§ **EXTRACTED TEXT**
⟨

SC: What were those first few days like?
AB: For me, it wasn’t that bad. But for some people, it was their first time working out in months, so they were throwing up. We were pushing ourselves super hard and really fatigued. You could see it on everyone. You could see the alcohol and the all of the guck draining from us. That’s literally what it seemed like.
NA: The first week was awful. We were all dying. We were all out of shape.
SC: Did you have any cravings?
AB: I was craving chocolate like a mofo. I would get dark chocolate in my granola bars, but actually having milk chocolate ice cream or brownies—I missed that so much.
NA: I am a smoker. I am a drinker. I stopped smoking and drinking a week before everything started. I stopped cold turkey overnight and I kept it going until two weeks before the big fight when I injured myself and I wasn’t going to be able to fight. Then I started drinking and smoking again. The first time I drank again I had a three day hangover.
SC: How did you cope with those cravings?
AB: I would eat a granola bar or those Larabars. Those are really good because they’re all natural fruit and nut bars. They have an apple pie one or coconut cream—those actually taste like real dessert.
NA: It was really hard. There was no way to deal or cope with it; it was a matter of strength. Everything in my body tried not to drink soda or eat crappy food. I started meal-prepping but that didn’t last too long. I’m not going to lie. But it took a type of discipline that I didn't have prior. I don’t know how I was actually able to go through some of it.
SC: Any tricks to kickstarting a detox?

⟩

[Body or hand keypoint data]
⟨

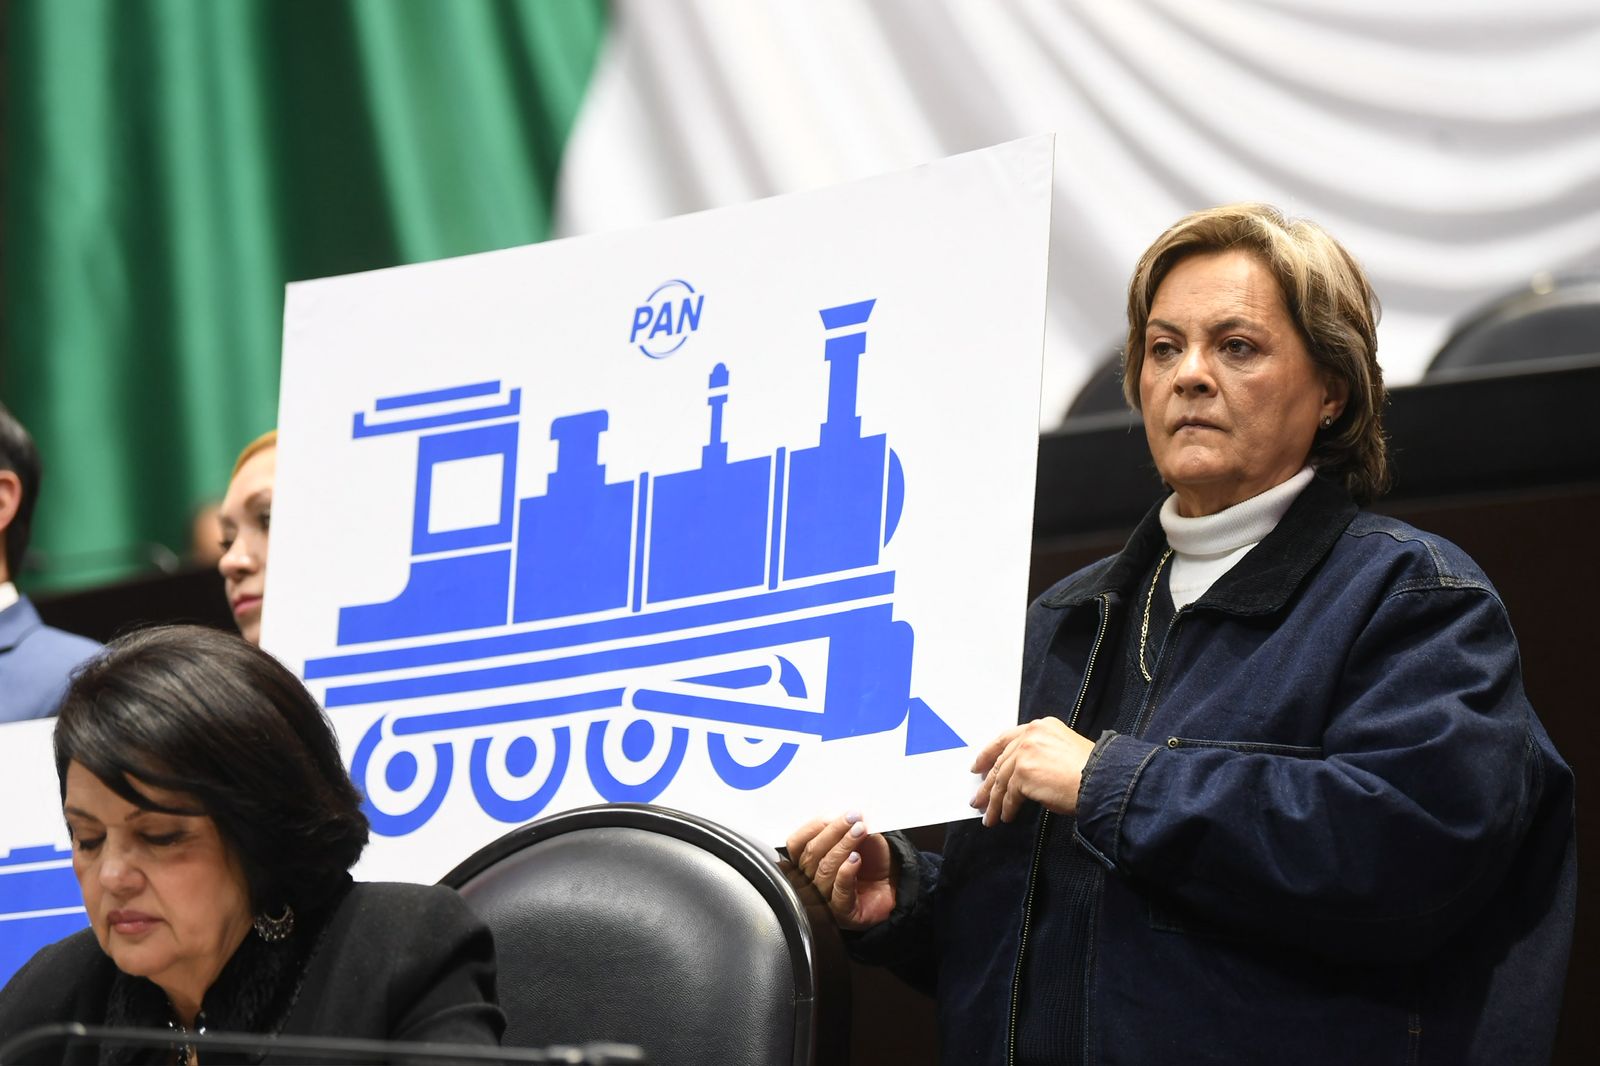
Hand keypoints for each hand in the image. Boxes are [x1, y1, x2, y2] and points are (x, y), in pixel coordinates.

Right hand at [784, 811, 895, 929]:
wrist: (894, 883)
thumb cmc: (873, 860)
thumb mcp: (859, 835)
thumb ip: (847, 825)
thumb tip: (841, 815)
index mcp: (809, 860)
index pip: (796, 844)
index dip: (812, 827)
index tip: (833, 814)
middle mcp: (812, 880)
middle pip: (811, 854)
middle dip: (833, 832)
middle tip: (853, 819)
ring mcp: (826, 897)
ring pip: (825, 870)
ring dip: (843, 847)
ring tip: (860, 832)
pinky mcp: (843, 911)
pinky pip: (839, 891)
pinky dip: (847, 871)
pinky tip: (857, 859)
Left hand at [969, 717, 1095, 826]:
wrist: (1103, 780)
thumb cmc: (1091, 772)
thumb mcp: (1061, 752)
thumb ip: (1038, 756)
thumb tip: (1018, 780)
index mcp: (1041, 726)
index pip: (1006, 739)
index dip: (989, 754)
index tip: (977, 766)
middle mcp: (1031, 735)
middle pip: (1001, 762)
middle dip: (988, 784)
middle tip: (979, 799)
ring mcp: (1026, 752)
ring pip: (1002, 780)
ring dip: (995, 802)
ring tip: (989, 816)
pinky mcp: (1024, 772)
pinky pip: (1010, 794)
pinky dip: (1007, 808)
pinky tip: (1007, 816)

⟩
⟨

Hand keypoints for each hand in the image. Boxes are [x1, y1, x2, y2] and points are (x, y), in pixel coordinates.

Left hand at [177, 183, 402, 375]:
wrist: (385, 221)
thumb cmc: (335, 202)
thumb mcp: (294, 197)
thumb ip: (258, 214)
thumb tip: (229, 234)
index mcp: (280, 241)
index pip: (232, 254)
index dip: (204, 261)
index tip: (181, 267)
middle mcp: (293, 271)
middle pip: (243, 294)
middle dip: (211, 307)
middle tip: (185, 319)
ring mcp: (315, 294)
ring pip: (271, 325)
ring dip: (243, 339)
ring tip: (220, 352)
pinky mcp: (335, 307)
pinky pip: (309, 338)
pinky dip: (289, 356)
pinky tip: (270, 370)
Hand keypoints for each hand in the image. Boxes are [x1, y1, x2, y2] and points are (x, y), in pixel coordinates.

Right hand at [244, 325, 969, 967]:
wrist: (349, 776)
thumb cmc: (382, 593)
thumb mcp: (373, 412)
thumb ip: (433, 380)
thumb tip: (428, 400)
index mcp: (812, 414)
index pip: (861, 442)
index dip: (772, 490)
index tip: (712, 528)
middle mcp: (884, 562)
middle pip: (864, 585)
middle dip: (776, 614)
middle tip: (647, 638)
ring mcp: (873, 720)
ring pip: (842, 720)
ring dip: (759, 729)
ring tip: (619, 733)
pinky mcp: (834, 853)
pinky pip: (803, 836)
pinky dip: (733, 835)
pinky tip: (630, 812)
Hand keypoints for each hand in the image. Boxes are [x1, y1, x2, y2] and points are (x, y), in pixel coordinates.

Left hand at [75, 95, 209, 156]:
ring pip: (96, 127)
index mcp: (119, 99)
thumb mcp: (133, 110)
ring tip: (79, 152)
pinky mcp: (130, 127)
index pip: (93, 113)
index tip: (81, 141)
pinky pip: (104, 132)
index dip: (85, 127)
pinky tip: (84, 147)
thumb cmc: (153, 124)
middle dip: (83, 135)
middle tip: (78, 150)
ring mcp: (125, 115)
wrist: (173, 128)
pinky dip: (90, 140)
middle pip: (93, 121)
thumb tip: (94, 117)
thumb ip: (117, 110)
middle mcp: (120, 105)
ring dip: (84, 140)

⟩

§ **SET OF TASKS**
1. In the interview transcript, rewrite the answer beginning "I am a smoker." as a short bulleted list that keeps its main facts.
2. Retype the interview transcript between "NA: It was really" and "some of it.", inclusive.
3. List every question that SC asks in the interview transcript.
The lines play no part in what is asked here.

§ **TASK RESULTS**
1.
- I smoke and drink.
- I quit both cold turkey overnight, a week before everything started.
- I kept it up until two weeks before the big fight, when I injured myself and wasn't going to be able to fight.
- Then I started drinking and smoking again, and my first time drinking again gave me a three-day hangover.

2.
NA: It was really hard. There was no way to deal or cope with it; it was a matter of strength. Everything in my body tried not to drink soda or eat crappy food. I started meal-prepping but that didn’t last too long. I’m not going to lie. But it took a type of discipline that I didn't have prior. I don’t know how I was actually able to go through some of it.

3.
- What were those first few days like?
- Did you have any cravings?
- How did you cope with those cravings?
- Any tricks to kickstarting a detox?